We have a definitive answer to this question: No, it is not; yes, it does.

The Classroom

Imagine a classroom full of students taking a test. None of them know everything that’s on the test, so the highest score is less than 100%. If they were all offering to take your SAT for you, and they charged different fees, you could make a chart to help you decide which one to hire. (I’m not going to make that chart, since you already know what it will look like.)

But if they all knew different things — one is a math wiz, another is an excellent writer, another can’t tie their shoes but has memorized every significant date in World History — your best result wouldn’t be to pick the single best one, it would be to pick the best one for each specific question. If you could somehow sneak all of them into the proctoring room, you’d score higher than the highest scoring one. You’d dramatically increase quality.

This isn’t hard to do with LLMs. You can ask a bunch of them the same question, look at all the results, and select the best one. You can even select the best one using another LLM, so it can be automated. That doesn’t do a lot for our Pareto curve, though, because it’s really expensive.

But if we go back to the students in the classroom, and imagine we’re only paying them for the specific questions we ask each one, now we have a plan for reducing costs: get to the know the students and find out what kinds of questions they know how to answer.

Routing

That’s it, in a nutshell. The way to blow past the existing Pareto frontier instead of waiting for it to expand naturally is to route your requests to different LLMs. This depends, though, on getting to know the LLMs first, and understanding what kinds of requests they know how to answer.

How do you get to know an LLM?

Martian’s mission is understanding intelligence. In concrete, practical terms, that means (at the moment) getting to know LLMs. Not just know about LLMs as a topic, but get know LLMs as individuals. To really understand them as a class of intelligence, and also understand them as unique instances of that class.

So, how do we do that? Well, we’ve found a few ways — some we talk about publicly and some we’re keeping to ourselves (for now). And we’re constantly looking for better methods. To mention just a few (and the inherent challenges we are working to overcome):

  • Train a prediction model on ((request, model)→ score) data. Use that to predict how well any given model will answer a request. (But… How do you score enough responses so that you have enough training data? How do you get enough responses to score? How do you get realistic requests?)
  • Inspect Chains-of-Thought to develop models of what types of reasoning each model is capable of and then route questions based on what type of reasoning is required to best answer them. (But… How do you categorize types of reasoning? How do you inspect chains-of-thought from closed-source models? How do you determine, at request time, what kind of reasoning is needed?)
  • Asking the models themselves if they will be able to answer a given question. (This works well for clear, factual questions, but how do you generalize it to performance on a given task, especially if that task is subjective?)
  • Similarity prediction. Train a model to predict, given a request, how similar some model’s response will be to another model’s. (But… How do you measure similarity? How do you get enough request data to fully explore the problem space? How do you know that a similar answer is also a good answer?)
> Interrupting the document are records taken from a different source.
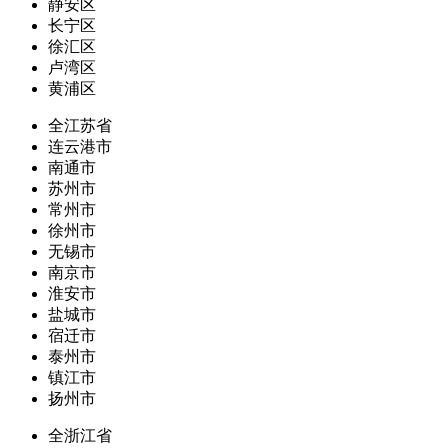
静安区
长宁区
徐汇区
卢湾区
黄浦区
全江苏省
连云港市
南通市
苏州市
常州市
徐州市
无锡市
南京市
淮安市
盐城市
宿迁市
泰州市
镇江市
扬州市
全浙江省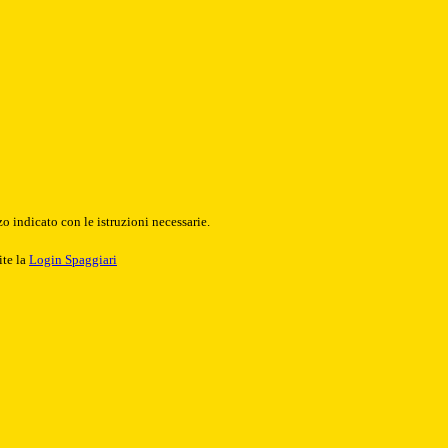
o indicato con le istruzioni necessarie.
ite la
Login Spaggiari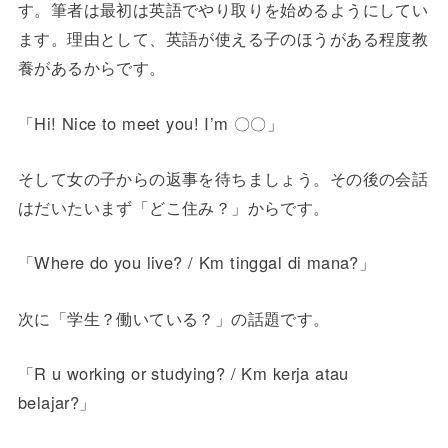
す。筆者は最初は英語でやり取りを始めるようにしてい
ます。理由として、英語が使える子のほうがある程度教
養があるからです。
「Hi! Nice to meet you! I’m 〇〇」
そして女の子からの返事を待ちましょう。その後の会話
はだいたいまず「どこ住み？」からです。
「Where do you live? / Km tinggal di mana?」
次に「学生？働いている？」の話題です。
「R u working or studying? / Km kerja atau
belajar?」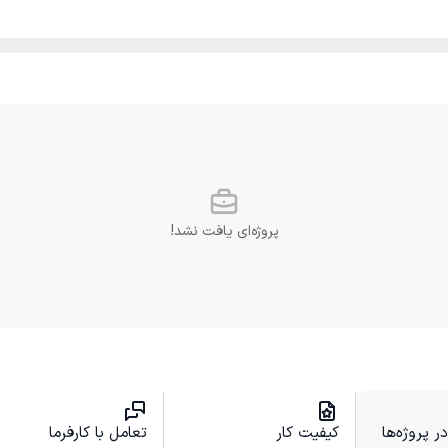
پروژه‌ای یافت نشد!
 پروژه‌ها
کیفیت کار
تعامل با کارفرما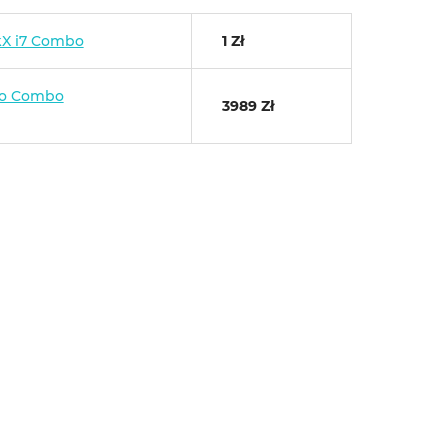
kX i7 Combo
1 Zł
ro Combo
3989 Zł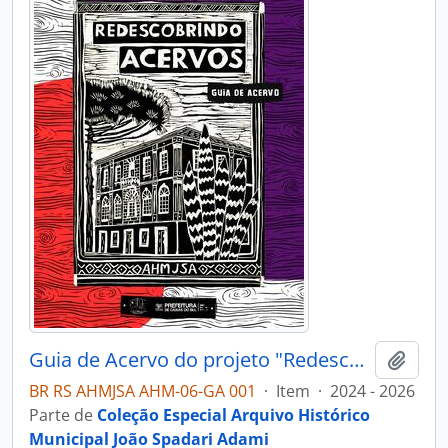
Guia de Acervo do projeto "Redescobrindo acervos"
Adici
BR RS AHMJSA AHM-06-GA 001
·
Item
·
2024 - 2026
Parte de
Coleção Especial Arquivo Histórico
Municipal João Spadari Adami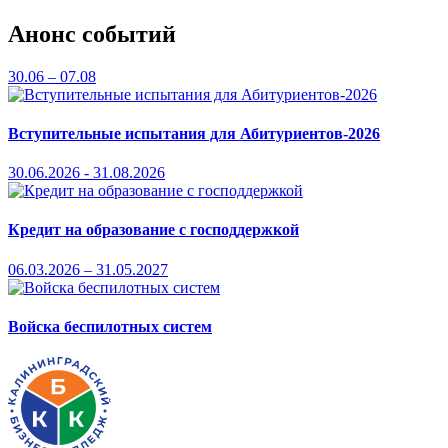
Анонс событий
30.06 – 07.08
Вступительные испытания для Абитуриентов-2026
30.06.2026 - 31.08.2026
Кредит на образование с господдержкой
06.03.2026 – 31.05.2027
Войска беспилотных систем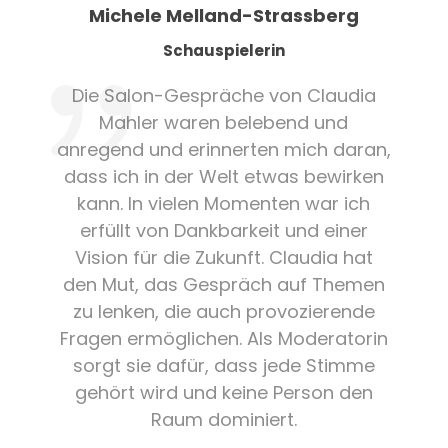
Michele Melland-Strassberg
Schauspielerin
Die Salon-Gespräche von Claudia
Mahler waren belebend und
anregend und erinnerten mich daran,
dass ich in der Welt etwas bewirken
kann. In vielen Momenten war ich
erfüllt von Dankbarkeit und einer
Vision für die Zukunft. Claudia hat
den Mut, das Gespräch auf Themen
zu lenken, die auch provozierende
Fragen ermöglichen. Als Moderatorin
sorgt sie dafür, dass jede Stimme
gehört wird und keine Person den
Raum dominiert.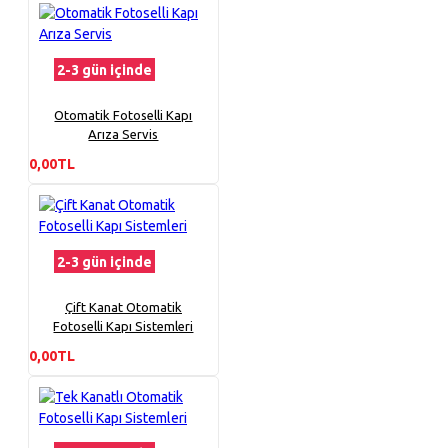
2-3 gün içinde
Otomatik Fotoselli Kapı
Arıza Servis
0,00TL
2-3 gün içinde
Çift Kanat Otomatik
Fotoselli Kapı Sistemleri
0,00TL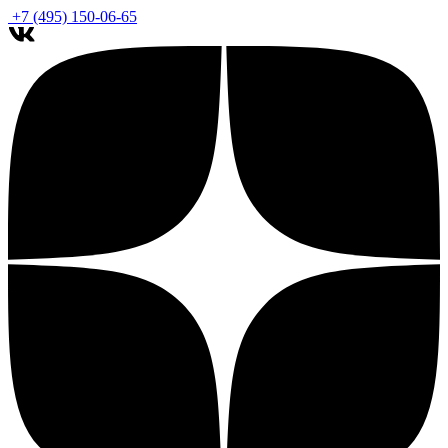
+7 (495) 150-06-65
Underlying all of these is the big question: How do you measure quality?

Yes, we’re working on that, too.

Results so far

  • In one customer deployment, a router used in a customer help chat achieved a 52.4% reduction in error rate and a 92% reduction in cost.
  • In a RAG-based system using GPT-4, we increased quality by 20%, while lowering costs by a factor of 80.
  • In a user-facing system where we were able to get direct model-to-router feedback, users preferred Martian Router responses 79.2% of the time. This occurred while we also reduced cost to 1/300th of GPT-4, and also sped up response from 13 to 113 tokens/second.

There is still a lot of work to do. Generalizing the insights gained from customer-specific routers, trained on customer data, to wide open fields like code generation or medical diagnostics is non-trivial. But we’re well on our way. We are, truly, reshaping that frontier.